Sufficiency of the Evidence

17      Thornton’s final argument on appeal is that the State did not present sufficient evidence upon which the jury could base a guilty verdict for third-degree sexual assault.  Based on our review of the record, we disagree.

18      “[A]n appellate court may not reverse a conviction unless the evidence, viewed most favorably to the state and the conviction, is so insufficient in probative value and force that it can be said as a matter of law that no trier of fact, acting reasonably, could have found guilt beyond a reasonable doubt.”  State v. Poellinger, 153 Wis. 2d 493, 501, 451 N.W.2d 752 (1990).  The test is not whether this court is convinced of the appellant’s guilt beyond a reasonable doubt, but “whether this court can conclude that the trier of fact could, acting reasonably, be so convinced by evidence it had a right to believe and accept as true.”  State v. Searcy, 2006 WI App 8, ¶22, 288 Wis. 2d 804, 709 N.W.2d 497 (citing Poellinger, 153 Wis. 2d at 503-04). 

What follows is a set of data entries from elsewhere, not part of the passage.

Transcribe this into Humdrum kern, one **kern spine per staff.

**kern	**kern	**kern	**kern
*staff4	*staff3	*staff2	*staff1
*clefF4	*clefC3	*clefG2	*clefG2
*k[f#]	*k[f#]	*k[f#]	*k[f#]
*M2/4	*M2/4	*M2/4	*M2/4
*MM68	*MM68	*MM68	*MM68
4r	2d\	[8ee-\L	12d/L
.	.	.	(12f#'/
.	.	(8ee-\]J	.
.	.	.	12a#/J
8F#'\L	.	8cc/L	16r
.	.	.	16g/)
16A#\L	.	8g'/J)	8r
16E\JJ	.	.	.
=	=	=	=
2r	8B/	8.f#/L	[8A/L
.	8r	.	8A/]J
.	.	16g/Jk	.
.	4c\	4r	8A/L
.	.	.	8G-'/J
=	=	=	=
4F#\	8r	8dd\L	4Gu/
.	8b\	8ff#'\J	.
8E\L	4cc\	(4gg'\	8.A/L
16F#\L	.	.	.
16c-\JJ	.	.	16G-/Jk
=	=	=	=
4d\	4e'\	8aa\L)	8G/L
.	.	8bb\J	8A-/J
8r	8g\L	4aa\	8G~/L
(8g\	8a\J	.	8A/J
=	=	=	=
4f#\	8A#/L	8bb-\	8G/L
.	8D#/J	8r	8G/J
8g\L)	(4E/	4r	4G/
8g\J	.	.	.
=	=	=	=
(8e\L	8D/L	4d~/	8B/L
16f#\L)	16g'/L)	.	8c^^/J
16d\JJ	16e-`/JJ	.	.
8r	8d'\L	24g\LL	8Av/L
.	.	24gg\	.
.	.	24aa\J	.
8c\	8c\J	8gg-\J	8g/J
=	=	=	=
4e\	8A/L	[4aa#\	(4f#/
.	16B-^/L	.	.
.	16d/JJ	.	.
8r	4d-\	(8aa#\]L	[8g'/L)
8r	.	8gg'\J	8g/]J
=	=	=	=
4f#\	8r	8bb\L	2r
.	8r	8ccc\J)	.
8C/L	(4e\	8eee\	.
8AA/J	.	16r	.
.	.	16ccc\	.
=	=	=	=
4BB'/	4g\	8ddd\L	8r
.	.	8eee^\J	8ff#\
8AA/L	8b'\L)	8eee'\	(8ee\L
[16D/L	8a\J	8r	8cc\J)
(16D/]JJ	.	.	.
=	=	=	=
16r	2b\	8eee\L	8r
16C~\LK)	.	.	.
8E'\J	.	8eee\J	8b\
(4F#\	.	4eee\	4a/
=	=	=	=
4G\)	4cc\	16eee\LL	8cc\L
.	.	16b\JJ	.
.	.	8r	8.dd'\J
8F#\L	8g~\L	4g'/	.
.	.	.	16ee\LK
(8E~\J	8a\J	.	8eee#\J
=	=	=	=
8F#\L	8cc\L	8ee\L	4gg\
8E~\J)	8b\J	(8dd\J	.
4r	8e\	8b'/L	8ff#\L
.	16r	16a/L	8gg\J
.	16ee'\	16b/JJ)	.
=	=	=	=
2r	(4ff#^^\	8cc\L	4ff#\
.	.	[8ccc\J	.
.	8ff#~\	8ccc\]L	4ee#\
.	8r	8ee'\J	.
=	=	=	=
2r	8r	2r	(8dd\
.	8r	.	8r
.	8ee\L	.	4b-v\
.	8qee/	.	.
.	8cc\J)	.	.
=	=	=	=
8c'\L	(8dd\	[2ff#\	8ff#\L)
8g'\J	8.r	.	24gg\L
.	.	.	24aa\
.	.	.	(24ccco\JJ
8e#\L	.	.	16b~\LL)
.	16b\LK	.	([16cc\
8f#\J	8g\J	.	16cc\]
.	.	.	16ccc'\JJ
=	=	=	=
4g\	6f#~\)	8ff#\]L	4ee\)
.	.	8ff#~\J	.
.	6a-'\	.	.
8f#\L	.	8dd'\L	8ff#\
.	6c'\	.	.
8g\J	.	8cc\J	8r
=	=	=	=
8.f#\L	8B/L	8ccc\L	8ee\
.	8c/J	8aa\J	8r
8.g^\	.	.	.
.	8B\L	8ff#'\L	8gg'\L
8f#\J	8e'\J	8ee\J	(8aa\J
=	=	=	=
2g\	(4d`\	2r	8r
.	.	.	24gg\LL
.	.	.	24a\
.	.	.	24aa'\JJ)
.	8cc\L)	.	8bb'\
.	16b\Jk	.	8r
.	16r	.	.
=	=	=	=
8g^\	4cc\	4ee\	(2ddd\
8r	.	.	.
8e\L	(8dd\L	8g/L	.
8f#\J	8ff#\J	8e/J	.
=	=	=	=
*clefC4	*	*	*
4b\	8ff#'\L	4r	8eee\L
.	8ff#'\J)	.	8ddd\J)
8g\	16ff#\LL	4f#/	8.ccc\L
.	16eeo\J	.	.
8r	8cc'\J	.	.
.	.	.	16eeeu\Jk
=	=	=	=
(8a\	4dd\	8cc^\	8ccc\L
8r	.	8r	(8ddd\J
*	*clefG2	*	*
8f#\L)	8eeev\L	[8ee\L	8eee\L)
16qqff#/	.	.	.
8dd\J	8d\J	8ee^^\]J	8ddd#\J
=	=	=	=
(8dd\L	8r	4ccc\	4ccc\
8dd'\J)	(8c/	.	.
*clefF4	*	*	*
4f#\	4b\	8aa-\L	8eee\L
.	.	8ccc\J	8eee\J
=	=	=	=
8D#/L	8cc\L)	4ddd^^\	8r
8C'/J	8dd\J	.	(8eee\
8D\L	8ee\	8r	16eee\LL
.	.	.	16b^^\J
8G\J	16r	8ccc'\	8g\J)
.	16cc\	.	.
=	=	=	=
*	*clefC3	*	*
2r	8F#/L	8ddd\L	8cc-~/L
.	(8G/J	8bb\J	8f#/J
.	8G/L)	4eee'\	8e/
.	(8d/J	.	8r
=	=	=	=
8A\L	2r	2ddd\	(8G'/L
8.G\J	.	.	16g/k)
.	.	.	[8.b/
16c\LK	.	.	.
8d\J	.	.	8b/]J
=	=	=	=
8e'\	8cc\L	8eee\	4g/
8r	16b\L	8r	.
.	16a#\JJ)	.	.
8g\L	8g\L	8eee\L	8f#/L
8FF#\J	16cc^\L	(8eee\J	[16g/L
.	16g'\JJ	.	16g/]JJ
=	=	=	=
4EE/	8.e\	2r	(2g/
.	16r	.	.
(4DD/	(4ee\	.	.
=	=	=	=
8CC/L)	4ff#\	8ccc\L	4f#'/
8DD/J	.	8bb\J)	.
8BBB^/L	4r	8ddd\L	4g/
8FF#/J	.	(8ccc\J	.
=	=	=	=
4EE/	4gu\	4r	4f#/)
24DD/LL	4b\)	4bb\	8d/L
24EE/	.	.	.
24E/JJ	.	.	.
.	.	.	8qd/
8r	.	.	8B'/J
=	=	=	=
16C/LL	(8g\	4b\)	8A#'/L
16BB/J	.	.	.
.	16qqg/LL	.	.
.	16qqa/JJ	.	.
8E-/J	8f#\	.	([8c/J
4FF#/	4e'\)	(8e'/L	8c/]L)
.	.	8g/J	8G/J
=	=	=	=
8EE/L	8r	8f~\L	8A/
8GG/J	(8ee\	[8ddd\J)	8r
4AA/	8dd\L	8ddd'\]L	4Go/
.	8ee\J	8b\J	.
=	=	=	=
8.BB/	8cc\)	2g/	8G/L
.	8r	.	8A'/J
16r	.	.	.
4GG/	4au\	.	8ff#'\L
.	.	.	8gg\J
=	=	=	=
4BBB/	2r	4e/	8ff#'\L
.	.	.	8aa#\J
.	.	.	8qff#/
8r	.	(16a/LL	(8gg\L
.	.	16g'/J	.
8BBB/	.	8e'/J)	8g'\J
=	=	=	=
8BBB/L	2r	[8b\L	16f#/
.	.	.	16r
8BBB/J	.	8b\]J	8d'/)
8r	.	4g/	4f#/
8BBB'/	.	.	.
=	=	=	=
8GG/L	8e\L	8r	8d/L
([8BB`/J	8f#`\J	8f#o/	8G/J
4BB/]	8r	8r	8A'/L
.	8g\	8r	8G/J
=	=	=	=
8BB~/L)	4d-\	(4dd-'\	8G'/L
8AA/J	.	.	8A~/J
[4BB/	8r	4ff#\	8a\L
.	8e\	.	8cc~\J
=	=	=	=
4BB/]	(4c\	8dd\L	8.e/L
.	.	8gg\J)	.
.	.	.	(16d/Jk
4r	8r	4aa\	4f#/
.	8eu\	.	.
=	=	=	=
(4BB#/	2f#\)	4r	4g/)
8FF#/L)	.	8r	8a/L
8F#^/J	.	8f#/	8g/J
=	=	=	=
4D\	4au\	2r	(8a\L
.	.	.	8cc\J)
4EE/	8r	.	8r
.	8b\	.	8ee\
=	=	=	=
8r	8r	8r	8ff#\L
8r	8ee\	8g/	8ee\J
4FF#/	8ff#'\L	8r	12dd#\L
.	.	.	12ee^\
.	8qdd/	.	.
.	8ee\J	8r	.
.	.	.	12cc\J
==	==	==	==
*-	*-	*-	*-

19      In support of his argument, Thornton simply recites testimony that arguably contradicts R.S.’s claims or makes them less credible.  For example, Thornton points out that Tim had discouraged her from going to the police and that Tim’s testimony as to the events of the morning of February 19, 2006, differed in some aspects from R.S.’s.  We are unpersuaded.  It is the jury’s task, not this court’s, to sift and winnow the credibility of the witnesses.  State v. Toy, 125 Wis. 2d 216, 222, 371 N.W.2d 386 (Ct. App. 1985).  Further, “it is certainly allowable for the jury to believe some of the testimony of one witness and some of the testimony of another witness even though their testimony, read as a whole, may be inconsistent.”  Id.; see also Poellinger, 153 Wis. 2d at 503 (“The function of the jury is to decide which evidence is credible and which [evidence] is not and how conflicts in the evidence are to be resolved.”).  Here, R.S. provided sufficient testimony to support a verdict for third-degree sexual assault.  The jury’s verdict reflects its finding that R.S. was credible, and we will not disturb that finding on appeal.

CONCLUSION

20      This court has previously concluded that third-degree sexual assault is a strict liability crime under Wis. Stat. § 940.225(3).  Thus, the trial court did not err in denying Thornton’s request to modify the jury instructions to include “knowledge of non-consent.”  We further conclude that the trial court properly exercised its discretion when it deemed Mechinech’s proffered testimony inadmissible.  Finally, we have reviewed the record and find sufficient evidence upon which the jury could have found Thornton guilty of third-degree sexual assault.  We therefore affirm the judgment.

            By the Court.—Judgment affirmed.

            Not recommended for publication in the official reports.

 


 



[1]  All references to the Wisconsin Statutes are to the 2009-10 version unless otherwise noted.

[2]  As to the latter element, the jury instruction provides:  “This element requires that (name of victim) did not freely agree to have sexual intercourse with the defendant.  In deciding whether (name of victim) agreed or did not agree, you should consider what she said and what she did, along with all the other facts and circumstances.  This element does not require that (name of victim) offered physical resistance.”  Wis JI—Criminal 1218.